Which was a pretty calm way to describe finding a body, she thought. She wanted to take some of the horror out of it for Jill. There was enough in the event itself without the details. The details that were running through Faith's mind like a video—the water in and out of Roger's mouth, his fingers clutching the rockweed.

No, it certainly wasn't necessary to recount that.

Jill was ready. Faith noticed she paused long enough to put on some lipstick and run a comb through her hair.

“Are you all right to drive? Ben and I could come with you if you want?" Faith offered, suddenly concerned at the possibility of another accident.

“Thank you, Faith, but the worst is over now and I have to be strong for Eric. He's going to need all my help.”

And, Faith realized, that might not be such a bad thing for Jill.

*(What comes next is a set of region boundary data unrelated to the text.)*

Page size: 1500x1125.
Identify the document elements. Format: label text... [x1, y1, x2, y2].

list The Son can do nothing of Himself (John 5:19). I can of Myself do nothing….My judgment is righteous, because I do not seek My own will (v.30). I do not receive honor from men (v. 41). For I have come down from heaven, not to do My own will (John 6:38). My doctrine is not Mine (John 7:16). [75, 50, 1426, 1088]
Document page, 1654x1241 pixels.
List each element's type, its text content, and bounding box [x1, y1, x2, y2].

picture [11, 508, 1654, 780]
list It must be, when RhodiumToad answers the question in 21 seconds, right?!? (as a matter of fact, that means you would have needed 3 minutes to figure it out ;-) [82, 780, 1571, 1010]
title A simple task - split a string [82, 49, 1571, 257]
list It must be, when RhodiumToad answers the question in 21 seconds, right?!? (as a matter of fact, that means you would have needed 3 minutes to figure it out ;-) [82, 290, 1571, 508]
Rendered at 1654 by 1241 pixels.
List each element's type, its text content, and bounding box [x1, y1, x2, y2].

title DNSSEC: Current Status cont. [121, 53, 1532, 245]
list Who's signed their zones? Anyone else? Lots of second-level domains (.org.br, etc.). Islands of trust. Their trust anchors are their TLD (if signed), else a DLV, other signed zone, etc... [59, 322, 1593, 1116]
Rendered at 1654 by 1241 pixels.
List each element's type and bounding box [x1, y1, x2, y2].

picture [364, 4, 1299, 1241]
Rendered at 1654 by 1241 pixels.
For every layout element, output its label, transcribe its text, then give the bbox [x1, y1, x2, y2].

They left the store, and Faith waved good-bye to Jill before lowering Ben into his car seat. It looked as though he would be having his nap in several locations today. She stopped at the post office, dashed in, and found a letter from Hope and a circular from True Value Hardware in her box. She dropped the junk mail in the trash and sat in the car to read what Hope had to say.

Her sister was writing to confirm that she and Quentin were definitely coming at the end of the month, and after that she chattered on about what they had been doing. Faith felt a swift pang of longing as she read about their weekend at the house of friends in Oyster Bay, the great meal they had had at Le Bernardin, and the terrific Armani suit Hope had found at Barney's. Faith looked through the windshield at the harbor in front of her with the quaint wooden houses sloping up from either side. There was such a thing as too much charm.